• YOUR OBJECTIVE
Set down the entries below exactly; drop the pictures.

• EXCERPTED DATA
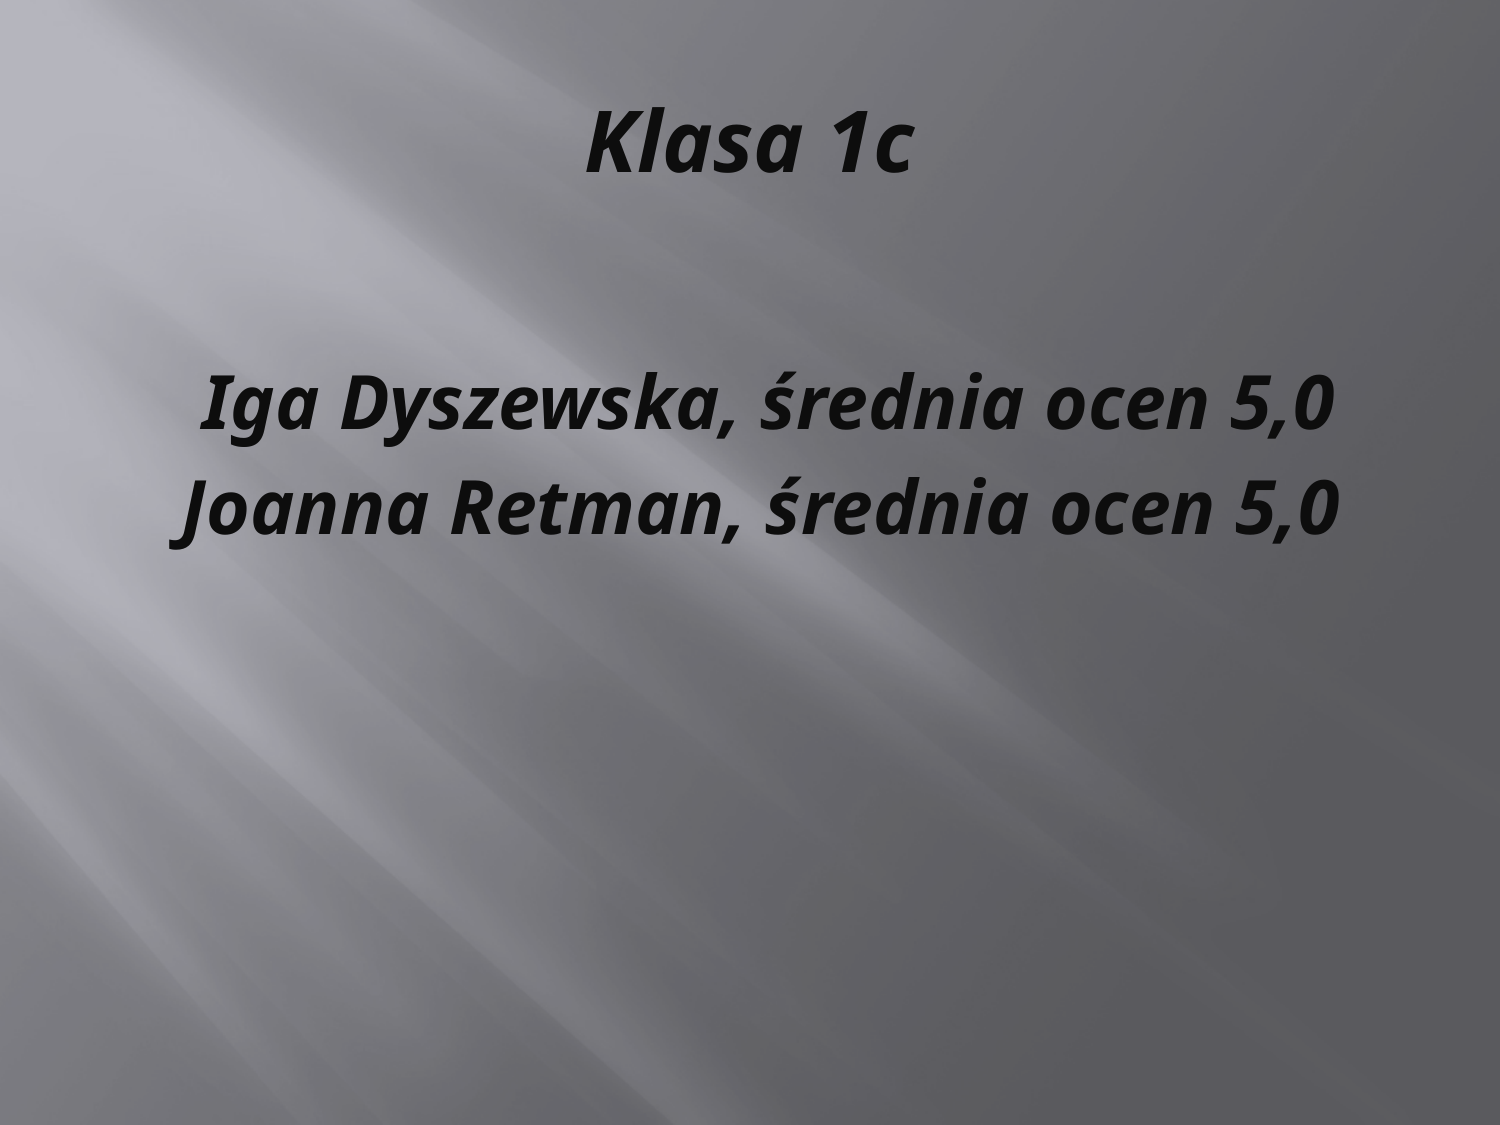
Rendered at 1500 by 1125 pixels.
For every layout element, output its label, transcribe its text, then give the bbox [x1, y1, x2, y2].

title Klasa 1c [75, 45, 1425, 233]
list Iga Dyszewska, średnia ocen 5,0 Joanna Retman, średnia ocen 5,0 [75, 262, 1425, 1035]
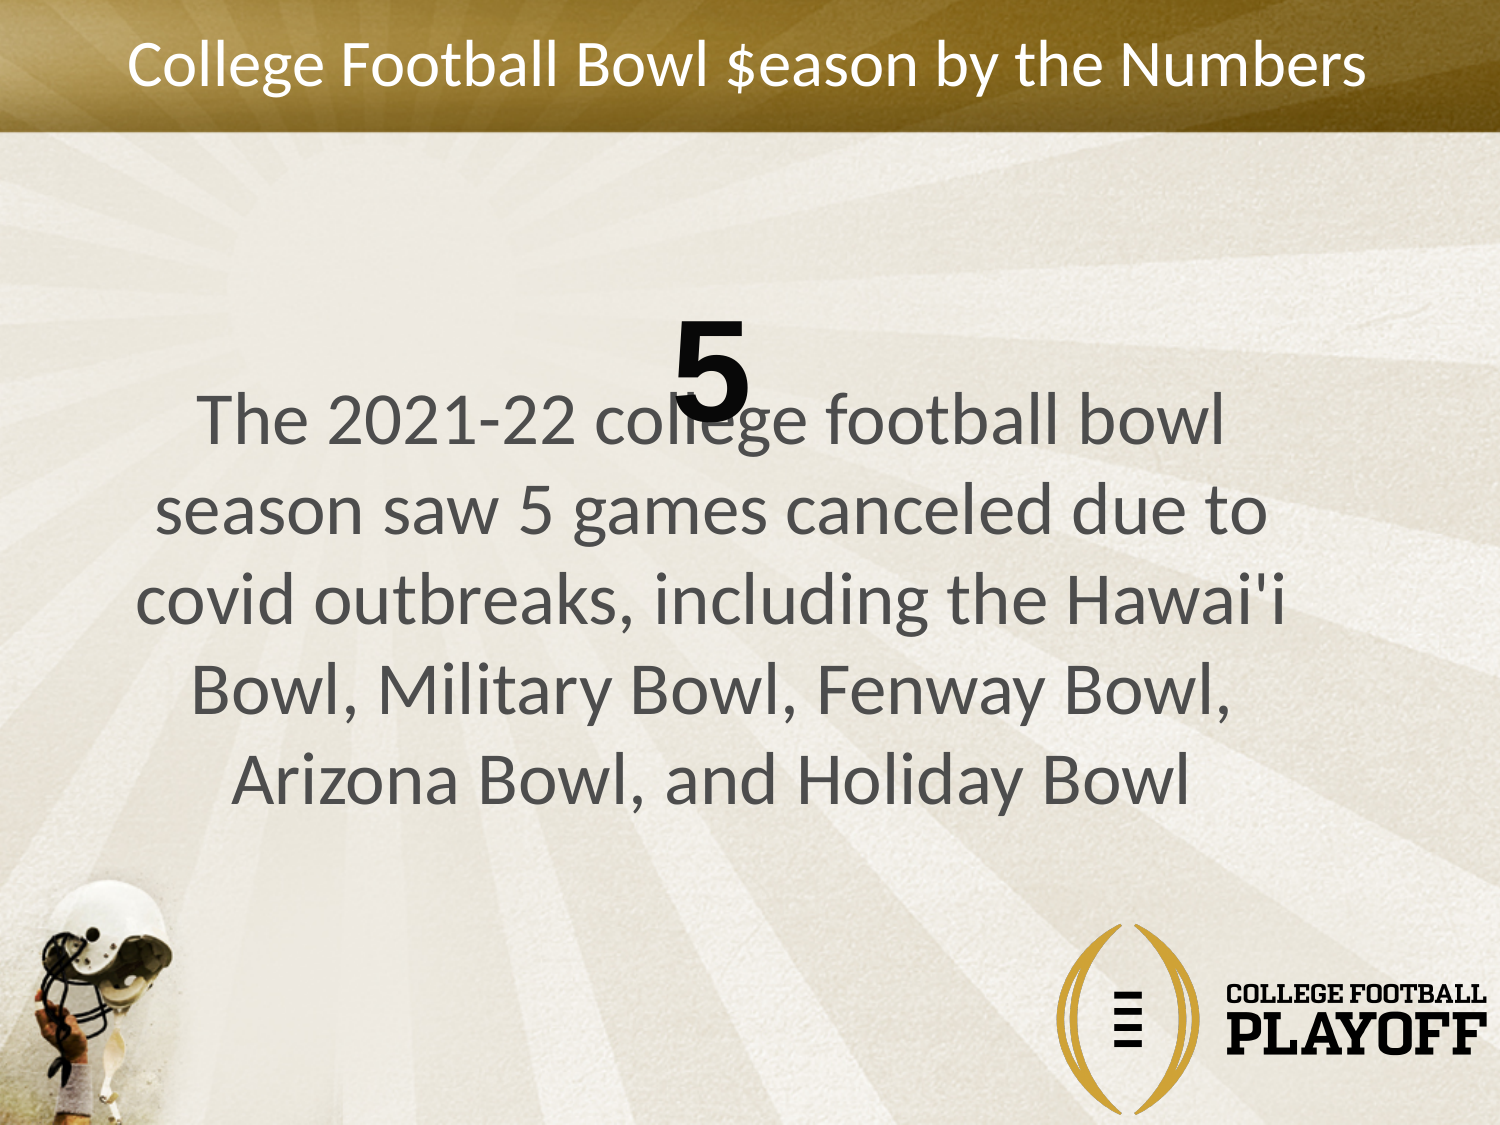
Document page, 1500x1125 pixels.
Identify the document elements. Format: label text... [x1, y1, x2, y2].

• OUTPUT FOR THIS EXERCISE
Rendered at 1500 by 1125 pixels.
For every layout element, output its label, transcribe its text, then give the bbox [x1, y1, x2, y2].

title Klasa 1c [75, 45, 1425, 233]
list Iga Dyszewska, średnia ocen 5,0 Joanna Retman, średnia ocen 5,0 [75, 262, 1425, 1035]
Document page, 1500x1125 pixels.
Identify the document elements. Format: label text... [x1, y1, x2, y2].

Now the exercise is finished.